There are case reports of neurologic adverse events in nursing home patients treated with Lindane. Factors that may have increased their susceptibility to these adverse events include concomitant medications, underlying medical conditions, and advanced age. Special consideration should be given prior to treating this population with Lindane, even if they are greater than 50 kg.
Lindane products should be prescribed carefully, and quantities prescribed should be limited to amounts for a single application. Patients are at risk for serious neurologic adverse events, and even death, particularly with early retreatment. It is not known how soon after administering one dose of Lindane that a second dose can be safely administered. Post-treatment itching is common, especially in the treatment of scabies and does not necessarily indicate treatment failure.

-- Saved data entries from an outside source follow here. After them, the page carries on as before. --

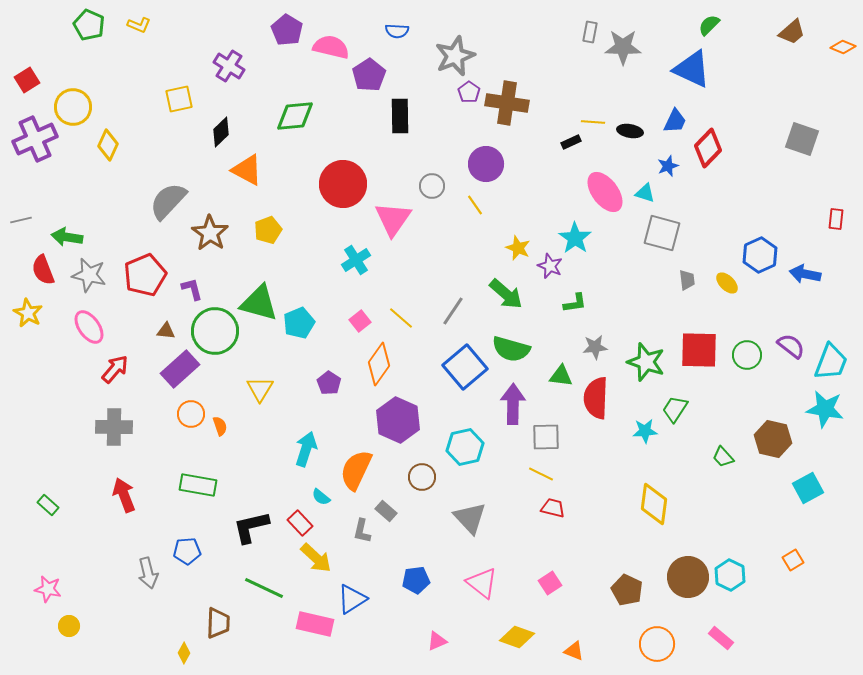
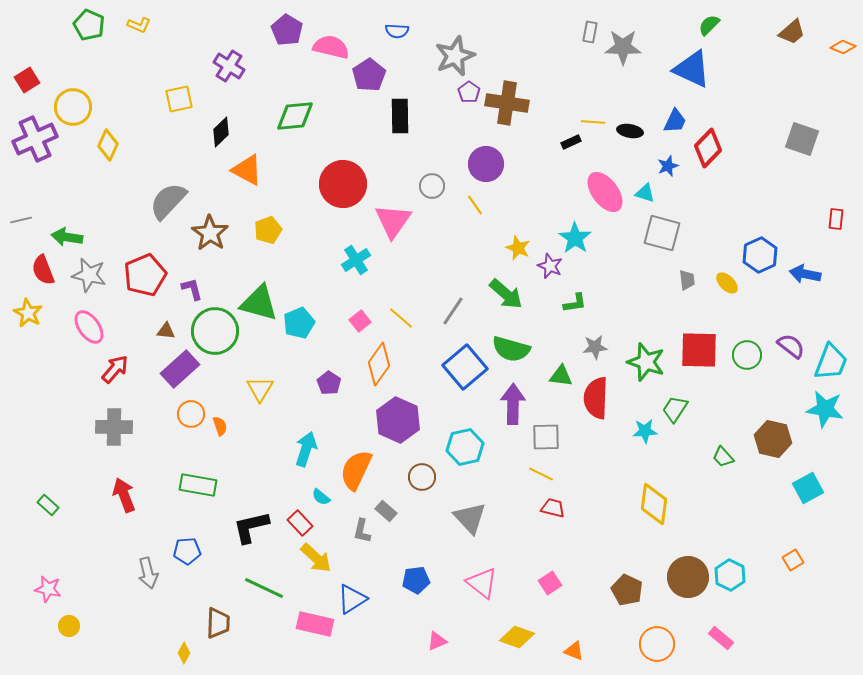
pink triangle at (393, 219): moved 2 px down
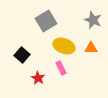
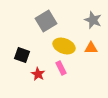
black square: rotated 21 degrees counterclockwise
red star: moved 4 px up
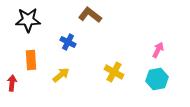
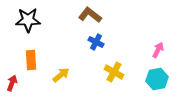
blue cross: moved 28 px right
red arrow: rotated 14 degrees clockwise
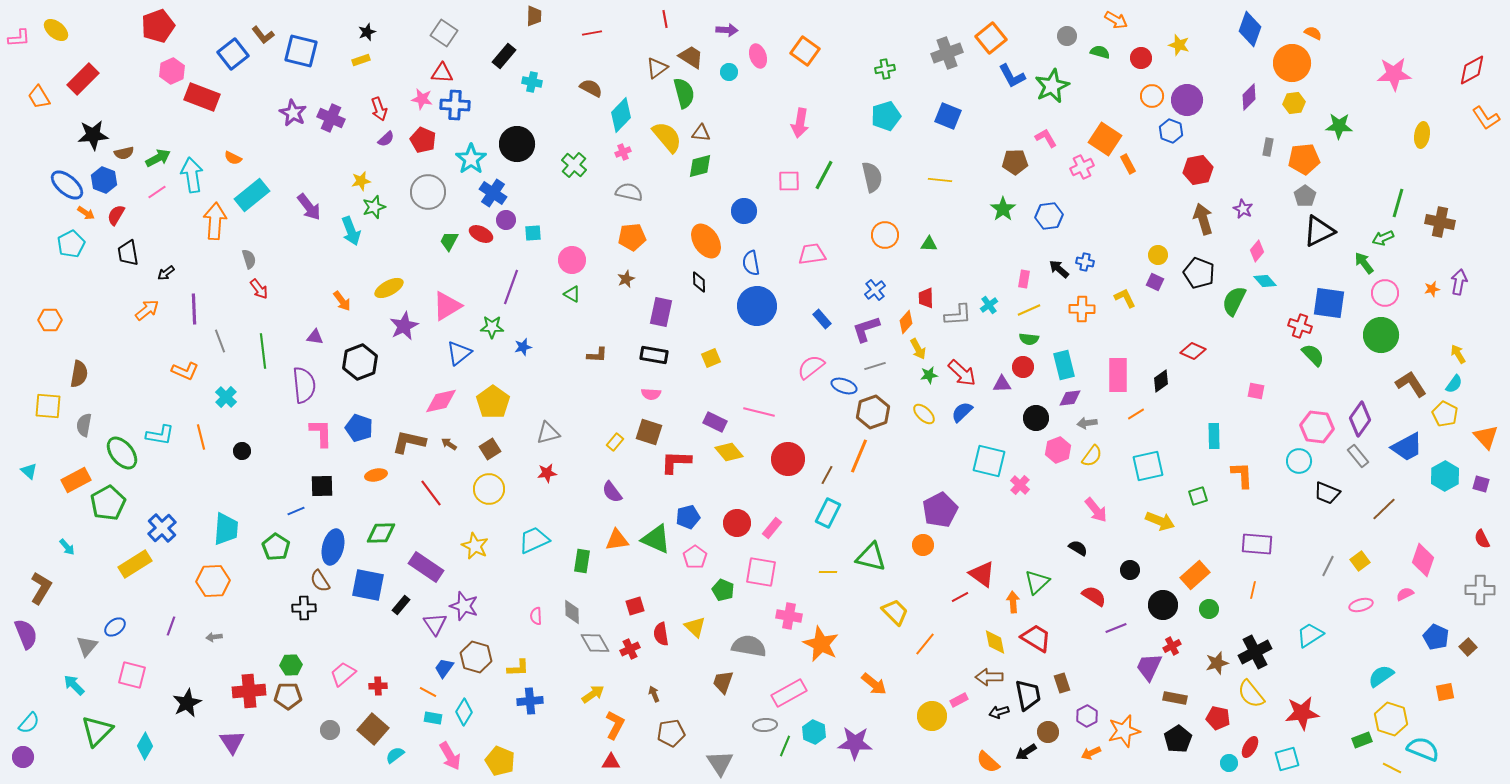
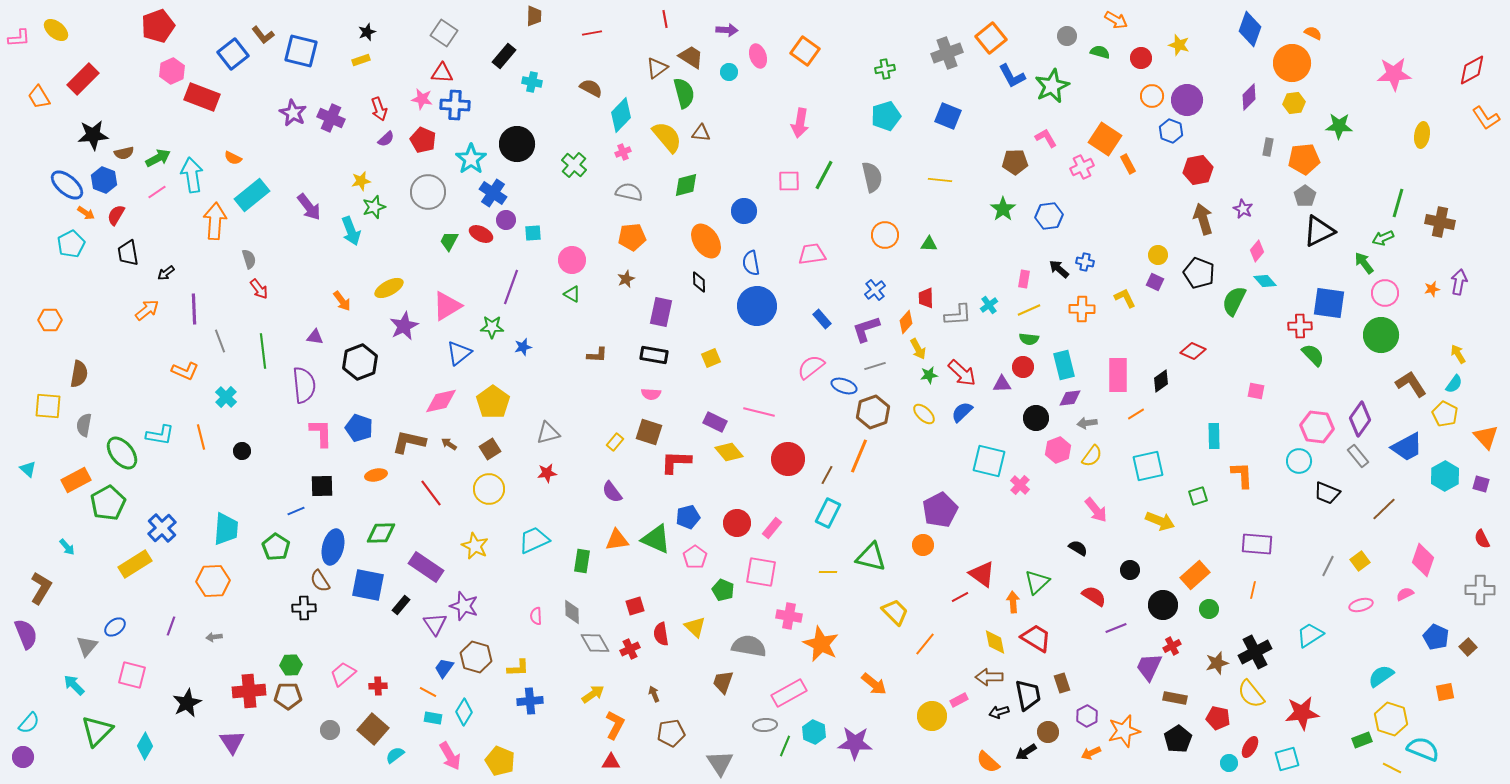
green diamond at (700, 166): moved 14 px left, 19 px down
red cross at (1300, 326): rotated 20 degrees counterclockwise
cyan triangle at (29, 471): moved 1 px left, 2 px up
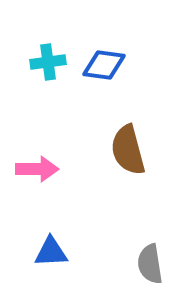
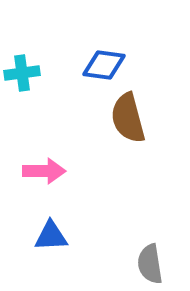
cyan cross: moved 26 px left, 11 px down
brown semicircle: moved 32 px up
pink arrow: moved 7 px right, 2 px down
blue triangle: moved 16 px up
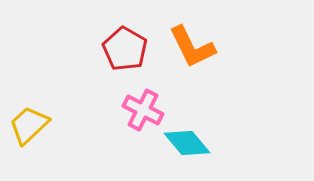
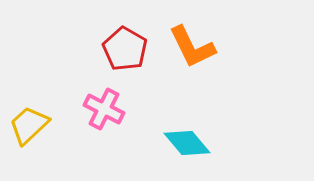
pink cross: moved 39 px left, 1 px up
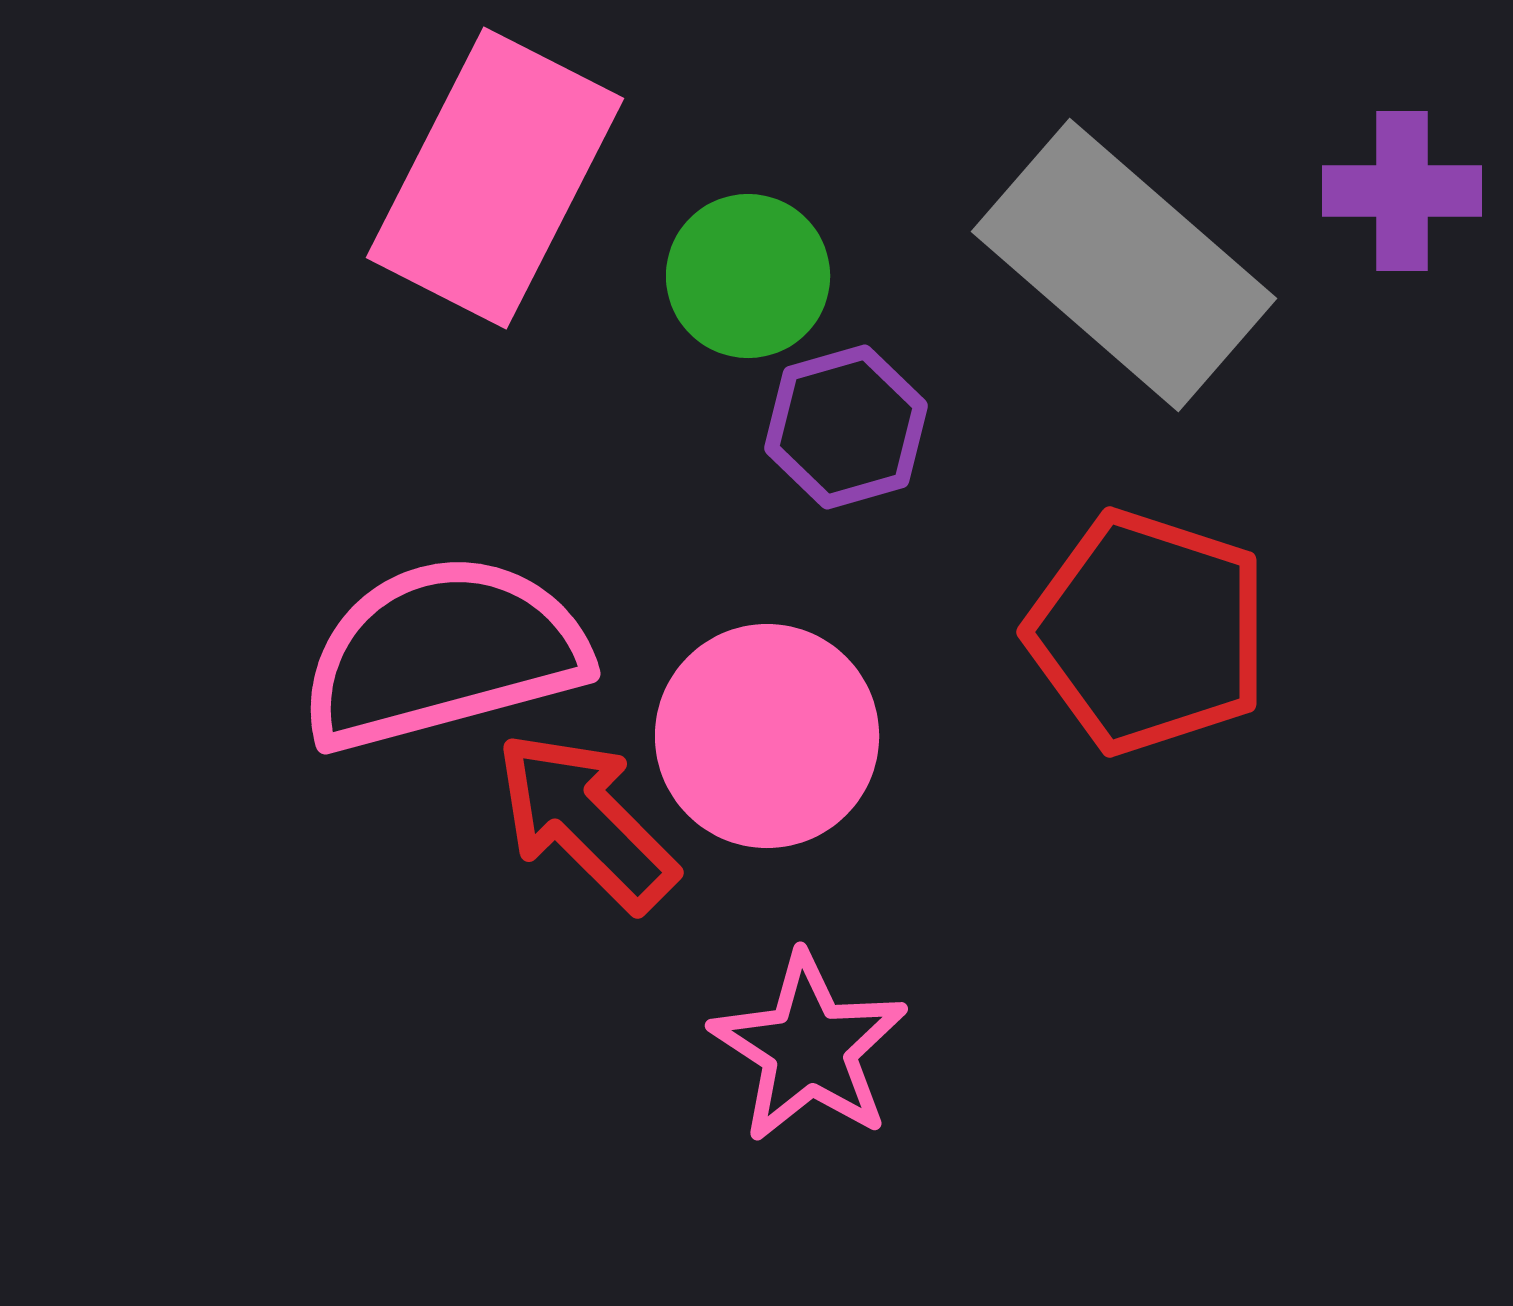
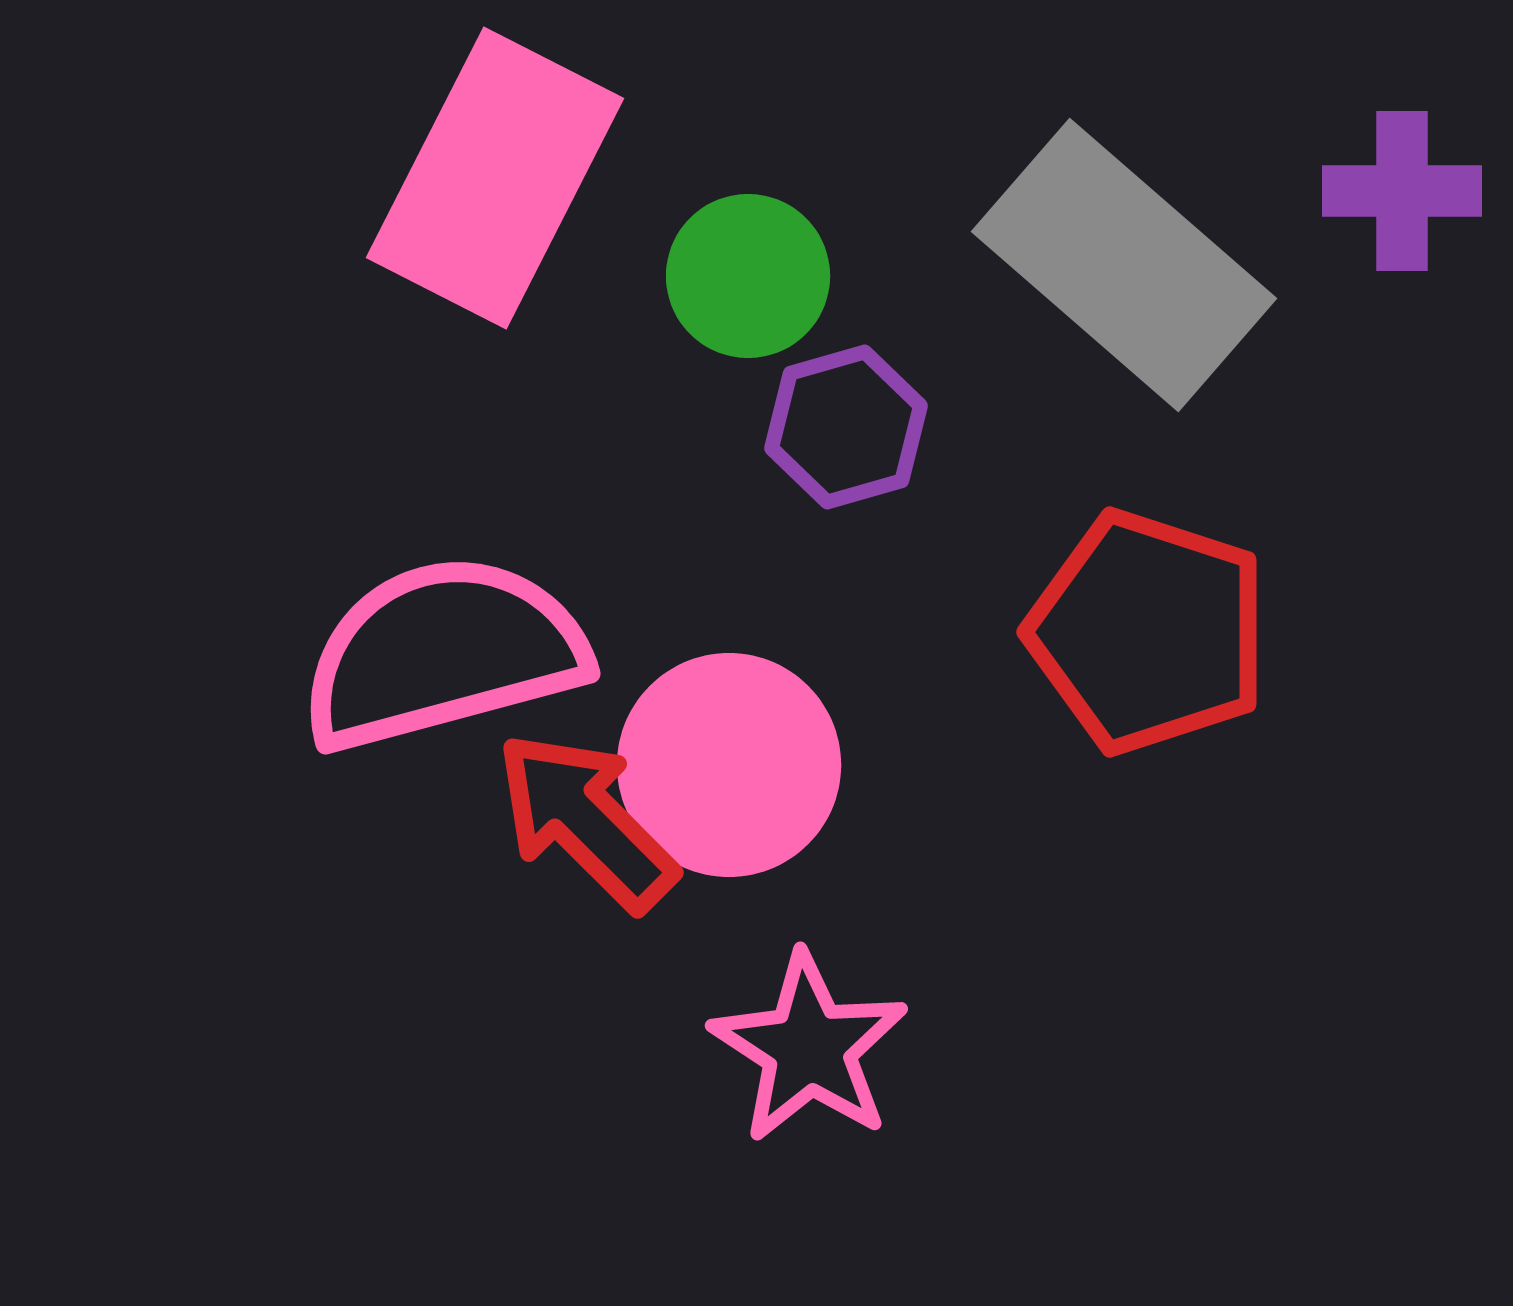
pink circle: moved 38 px left, 29 px down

The instructions for Lindane use have been clarified in the products’ professional labels and in the Medication Guides, which by law must be dispensed with all prescriptions of lindane. Because most of the serious adverse events reported have been because of misuse of Lindane Lotion and Lindane Shampoo, it is very important that patients understand the importance of using this medication in a manner consistent with product labeling.
The FDA wants healthcare providers to be aware of this new safety information and the changes that have occurred in the label for topical Lindane Lotion and Lindane Shampoo prescribed for the treatment of scabies and lice (both head and pubic lice), respectively. Healthcare providers should consider this new safety information when deciding whether to prescribe Lindane Lotion or Lindane Shampoo for patients who may be at risk for serious adverse drug sequelae.